Since 2009 Ireland has faced the worst mortgage default crisis anywhere in the Western world. Coming from a base of almost zero default, we reached unprecedented levels of default. The rate of default surpassed 20% at one stage – which is a truly staggering figure.
As far back as 2011, former President Bill Clinton warned that this problem needed to be addressed before economic recovery could be assured.
Now, almost a decade on, the problem remains. Almost 100,000 account remain in arrears with 40,000 of those in long term arrears.
On the bright side the arrears figures continue to improve month by month and there are now systems in place to help people exit unsustainable debt.
The most important factor in fixing the problem is the recovering economy. We estimate that at least 50% of all arrears cases can “self-cure” as people return to employment or improved terms of employment. This is leading to the reduced levels of arrears shown in every quarterly report for almost 2 years now.
There is a second group that needs a more robust intervention.
The new Personal Insolvency system is tailor made to deal with this group. Under recently amended legislation any offer made through this system (which can include debt write off; extension of term; interest rate reduction) can be enforced by the Courts. This is a very powerful mechanism which can ensure that thousands of people remain in their homes with long term sustainable mortgages. The government is even paying for people to get advice from Personal Insolvency Practitioners so there is absolutely no reason for people not to act here as soon as possible.
The third group is the most difficult to fix.
These are people who, for a variety of reasons, cannot reasonably be expected to pay their mortgage or even a restructured mortgage. Every day we see cases of ill health; divorce or separation; of old age – all of which results in the person or family not having enough income or enough time to pay their mortgage.
This group is the group most at risk of repossession. It is hard to gauge the size of the group but we estimate anything up to 10,000 households are at risk.
So, what happens here?
As things stand an order of repossession will be made and the household will be required to leave their home. They, almost by definition, will be unable to afford rent in the private rental market and will therefore be rendered homeless and thus fall back upon the State for accommodation. Meanwhile the repossessed homes will be sold into the private market. The net effect is that the State’s ongoing problem of homelessness is made worse.
Our answer to this is Mortgage to Rent.
In Mortgage to Rent the family surrenders the home to the lender who then sells the home to an Approved Housing Body or to a Local Authority who then provide social housing to the former owner in their own home. The tenants pay a “means tested rent” to the Local Authority and are guaranteed security of tenure while the overall stock of social houses has increased.
Despite this system being in place for years now it has been slow to gain momentum.

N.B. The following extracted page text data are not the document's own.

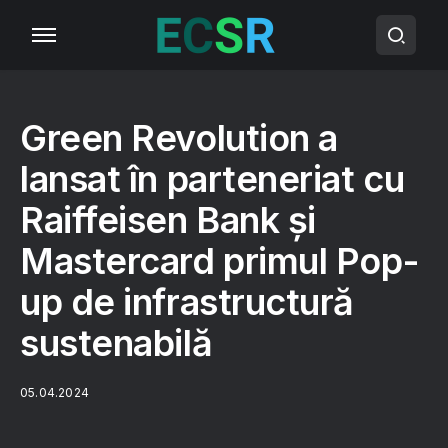
Green Revolution a
lansat în parteneriat cu
Raiffeisen Bank și
Mastercard primul Pop-
up de infrastructură
sustenabilă
05.04.2024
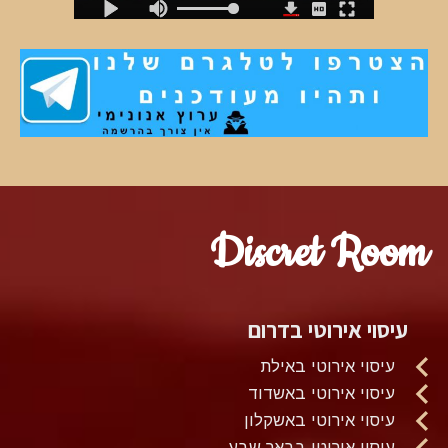
Discret Room
עיסוי אירוטי בדרום
עיסוי אירוטי באילת
עיסוי אירוטי באשדוד
עיסוי אירוטי באשקלון
עיסוי אירוטי בבאר שבע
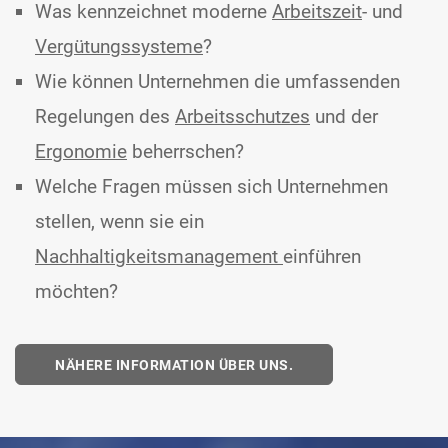
Was kennzeichnet moderne
Arbeitszeit
- und
Vergütungssysteme
?
Wie können Unternehmen die umfassenden
Regelungen des
Arbeitsschutzes
und der
Ergonomie
beherrschen?
Welche Fragen müssen sich Unternehmen
stellen, wenn sie ein
Nachhaltigkeitsmanagement
einführen
möchten?
NÄHERE INFORMATION ÜBER UNS.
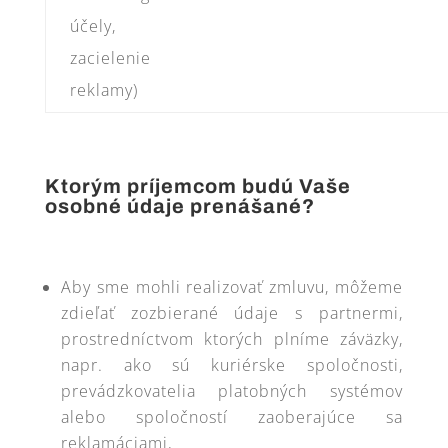
účely,
zacielenie
reklamy)
Ktorým príjemcom budú Vaše
osobné údaje prenášané?
Aby sme mohli realizovať zmluvu, môžeme
zdieľať zozbierané údaje s partnermi,
prostredníctvom ktorých plníme záväzky,
napr. ako sú kuriérske spoločnosti,
prevádzkovatelia platobných systémov
alebo spoločností zaoberajúce sa
reklamáciami,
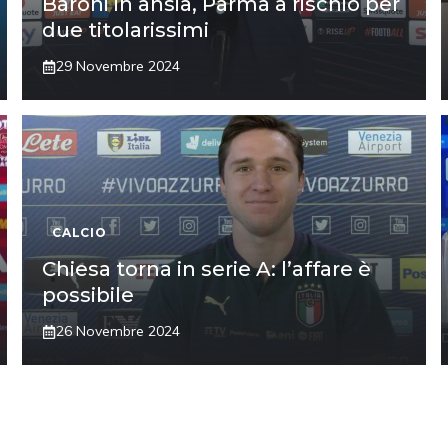
Baroni in ansia, Parma a rischio per
due titolarissimi
29 Novembre 2024
CALCIO
Chiesa torna in serie A: l’affare è
possibile
26 Novembre 2024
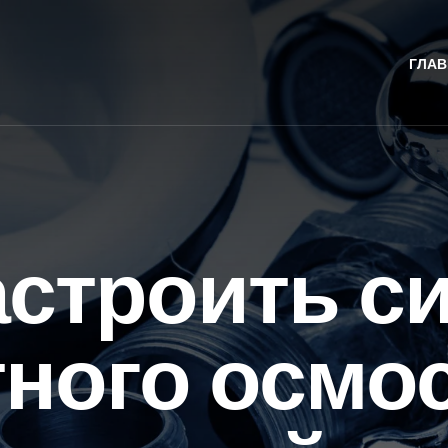
ГЛАВ
астроить с
ного осмо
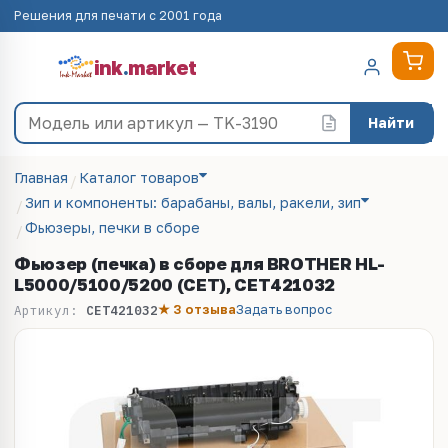
Решения для печати с 2001 года
ink
.
market
Найти
Главная
Каталог товаров
Зип и компоненты: барабаны, валы, ракели, зип
Фьюзеры, печки в сборе
Фьюзер (печка) в сборе для BROTHER HL-
L5000/5100/5200 (CET), CET421032
★ 3 отзыва
Задать вопрос
Артикул:
CET421032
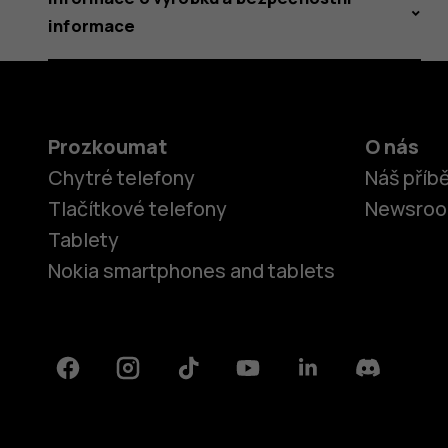
informace
Prozkoumat
O nás
Chytré telefony
Náš příb
Tlačítkové telefony
Newsro
Tablety
Nokia smartphones and tablets
Facebook
Instagram
Tiktok
Youtube
Linkedin
Discord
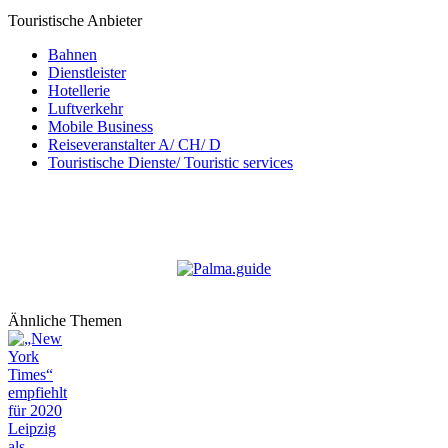
Touristische Anbieter
Bahnen
Dienstleister
Hotellerie
Luftverkehr
Mobile Business
Reiseveranstalter A/ CH/ D
Touristische Dienste/ Touristic services
Ähnliche Themen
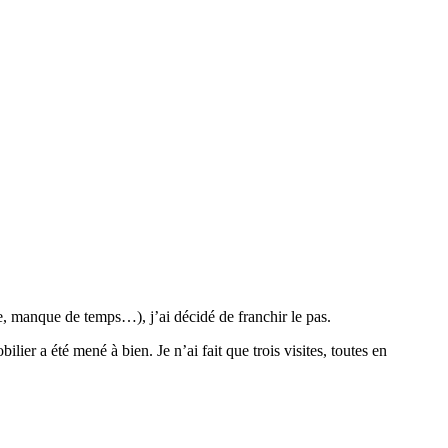
, manque de temps…), j’ai décidé de franchir le pas.
ier a été mené à bien. Je n’ai fait que trois visites, toutes en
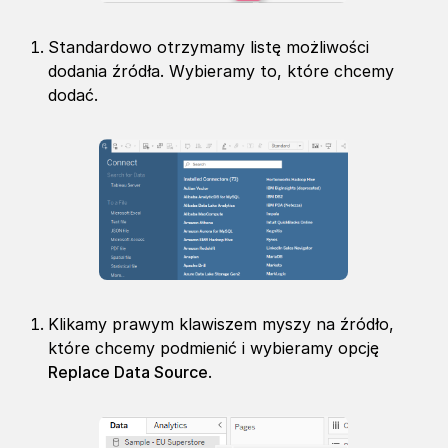
Standardowo otrzymamy listę możliwości
dodania źródła. Wybieramy to, które chcemy
dodać.
Klikamy prawym klawiszem myszy na źródło,
które chcemy podmienić i wybieramy opcję
Replace Data Source
.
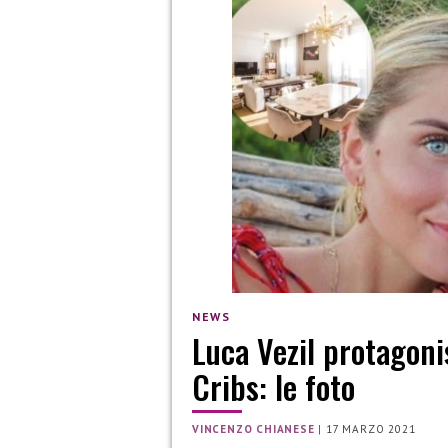
NEWS
Luca Vezil protagoni
Cribs: le foto
VINCENZO CHIANESE
|
17 MARZO 2021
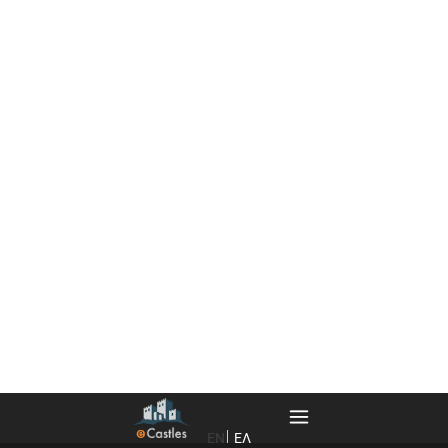
EN
ΕΛ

There are several reasons for the slow pace though recently the pace has picked up.
New Beginning is playing a role here.
As part of our contribution to social housing in the State we are acquiring homes and then leasing them to the Local Authorities on an effective permanent basis. The use of private funding in Mortgage to Rent – coupled with the desire of the funds to move this process along speedily – means that we should be able to ramp this scheme up greatly to deal with as many cases as possible in as short a time frame as possible.
In the end, given the recovering economy, the new Personal Insolvency laws and the ramping up of Mortgage to Rent, we can look to a resolution of the mortgage arrears crisis over the coming years without the need for large scale repossessions. In fact, the actual amount of repossessions would remain very low.
This would be an excellent outcome, consistent with a generally held belief in Ireland that protection of the family home is and should remain an essential norm for our society.